_Required action:_ Reproduce the following records exactly from the line containing "right eye: (591, 138)" onward, ending with the last line and including it.

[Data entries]
_ _ _
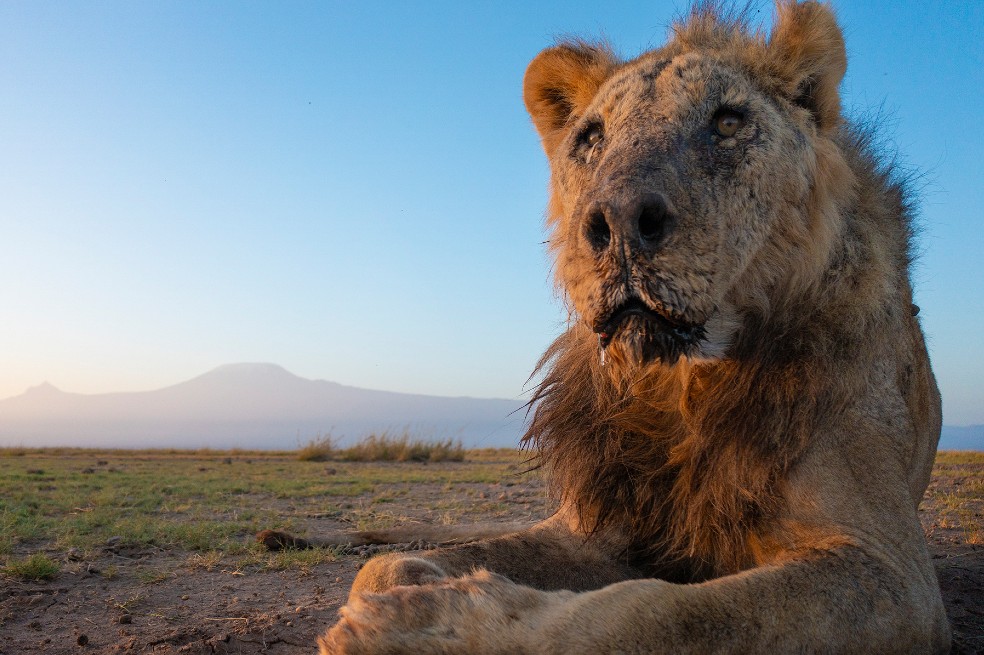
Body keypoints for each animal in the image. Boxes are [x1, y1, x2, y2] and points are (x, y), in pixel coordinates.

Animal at [307, 3, 951, 653]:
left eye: (727, 122)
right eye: (591, 138)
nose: (617, 223)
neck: (680, 384)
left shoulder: (891, 571)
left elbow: (656, 613)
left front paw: (429, 625)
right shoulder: (597, 525)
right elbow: (383, 567)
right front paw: (410, 588)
_ _ _
_Task response:_
right eye: (591, 138)
nose: (617, 223)
neck: (680, 384)
left shoulder: (891, 571)
left elbow: (656, 613)
left front paw: (429, 625)
right shoulder: (597, 525)
right elbow: (383, 567)
right front paw: (410, 588)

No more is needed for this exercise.